Initialement prévue ce lundi 1er Octobre par la cellule Balai Citoyen avec l’appui des partis politique et syndicat pour dénoncer la destitution de Kélèfa Sall à la tête de la cour constitutionnelle. La marche pacifique qui devrait quittée de la Tannerie en passant par l’aéroport, Kenien, Belle-Vue pour finir sur l’esplanade du Stade du 28 septembre a été reportée in-extremis par les responsables du mouvement de contestation. Rencontré par un de nos reporters sur les véritables raisons de ce report, le coordinateur de la cellule balai citoyen a évoqué les festivités du 2 Octobre comme principale raison.

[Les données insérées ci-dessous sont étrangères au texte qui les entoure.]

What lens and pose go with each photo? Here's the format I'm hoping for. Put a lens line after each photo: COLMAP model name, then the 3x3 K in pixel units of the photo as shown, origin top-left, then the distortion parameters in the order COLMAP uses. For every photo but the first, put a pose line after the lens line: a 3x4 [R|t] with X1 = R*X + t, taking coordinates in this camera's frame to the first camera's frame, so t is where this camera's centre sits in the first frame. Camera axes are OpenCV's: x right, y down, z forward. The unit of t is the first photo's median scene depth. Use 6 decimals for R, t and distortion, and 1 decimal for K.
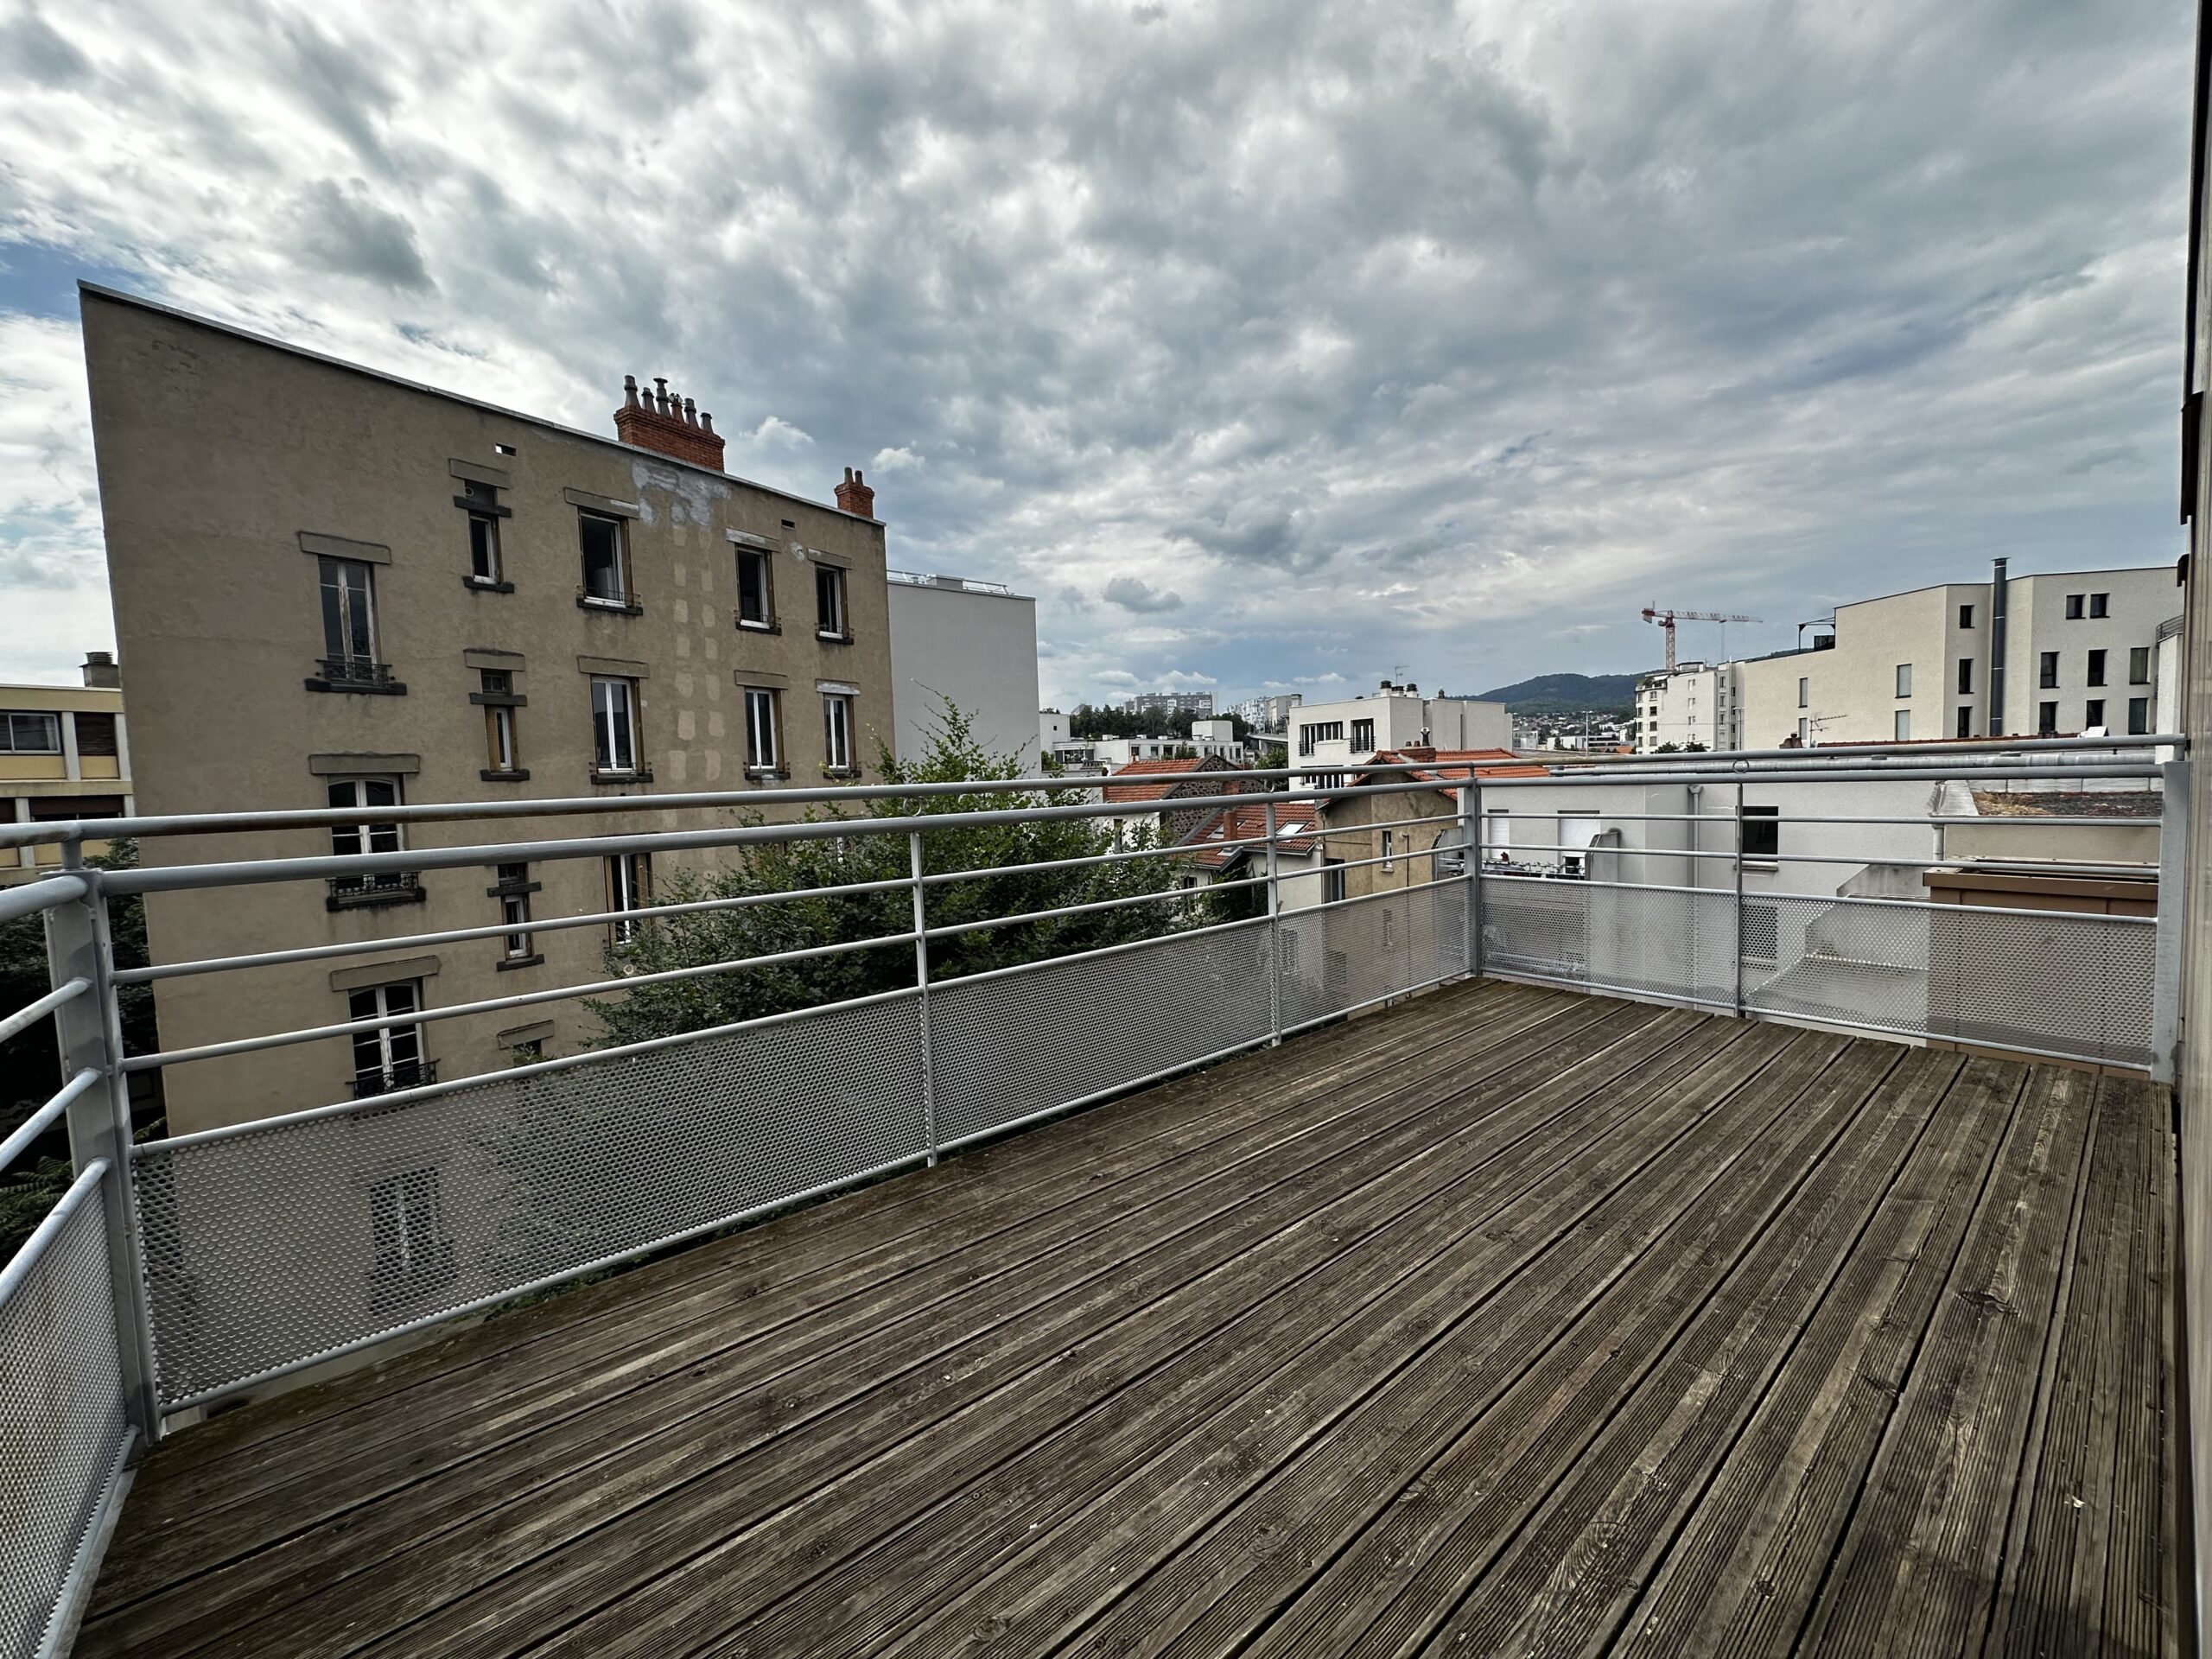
lens RADIAL K [[881.7, 0, 1109.9], [0, 881.7, 834.0], [0, 0, 1]] dist [-0.000723, -0.000064]
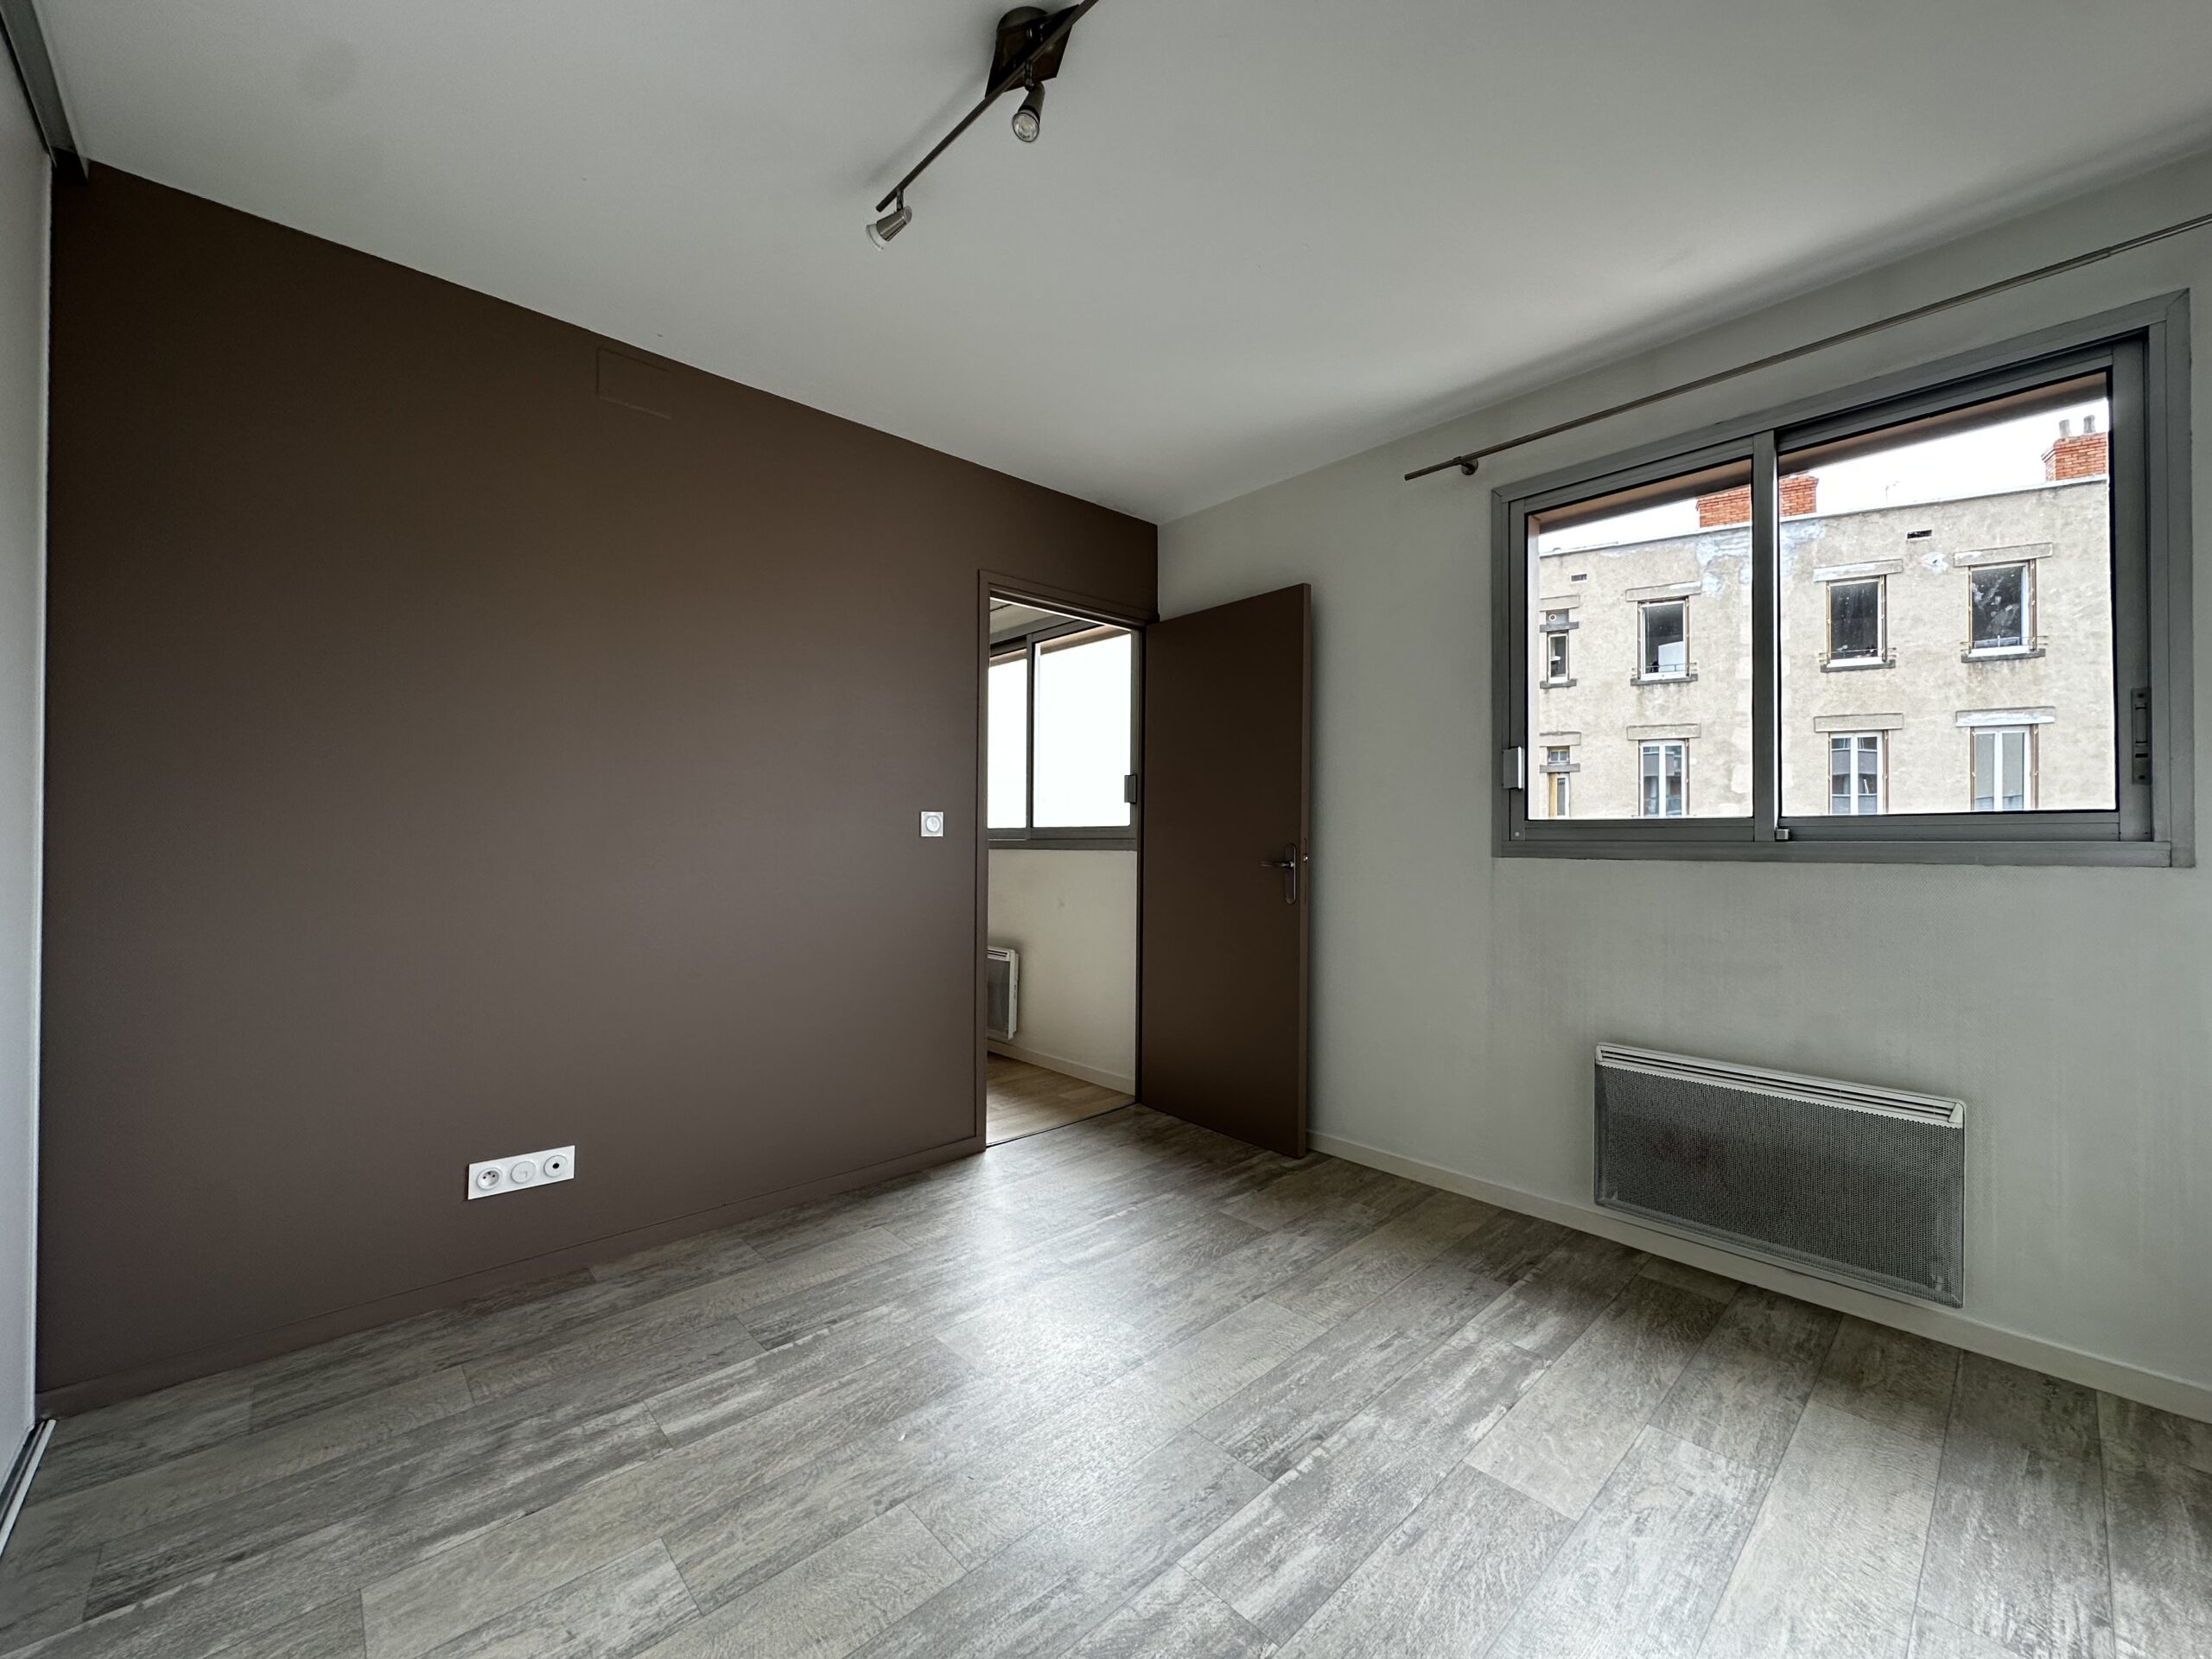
lens RADIAL K [[881.7, 0, 1095.1], [0, 881.7, 840.2], [0, 0, 1]] dist [-0.000723, -0.000064]
pose [[0.055729, 0.035312, -0.997821, 0.530528], [-0.069529, 0.997086, 0.031402, -0.033368], [0.996022, 0.067627, 0.058022, 0.208584]]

« C’est la seule raison qui motive ce report c’est de donner la chance au peuple souverain de Guinée de fêter dans la dignité avec honneur cette fête d’indépendance tout en projetant dans les jours qui suivent d’autres marches a partir du mercredi, » a annoncé Sékou Koundouno

Sachant qu’ils connaissaient déjà que cette marche était programmée juste à la veille du 2 Octobre, la question que l’on se pose, pourquoi l’avoir prévue à la veille ? « Au niveau du Balai citoyen on reste très claire, le respect de la constitution est au dessus de toute fête qui résume au niveau du stade du 28 Septembre. Comme vous le savez l’action de la Guinée à l’indépendance doit se réunir normalement au recueillement, à la prière (…) nourrir une activité qui se résume à un défilé militaire, au passage des chartes de combats ou de toute la troupe de l’armée guinéenne nous importe peu car nous ne sommes pas en période de guerre ou en période d’État de siège. Donc, nous avons estimé que la défense de la constitution est plus importante que cette fête, » déclare le coordinateur de cette plate forme de la société civile avant d’ajouter que des négociations ont été menées auprès d’eux afin qu’ils puissent surseoir pour le moment à leurs démarches. « La communauté internationale nous a consulté depuis New York, les ambassadeurs accrédités en Guinée, les religieux, le ministre Gassama s’est personnellement investi afin que ce report soit une réalité. Donc, un travail de terrain a été mené par des personnes et ont ne pouvaient pas rester insensibles face à toutes ces réalités. Nous nous battons pour ce peuple et si ce peuple estime qu’il faudrait qu’on s’arrête pour quelques minutes afin d’accorder une chance qu’il puisse se réjouir de cette fête, nous ne pouvons que nous plier,» a laissé entendre Sékou Koundouno.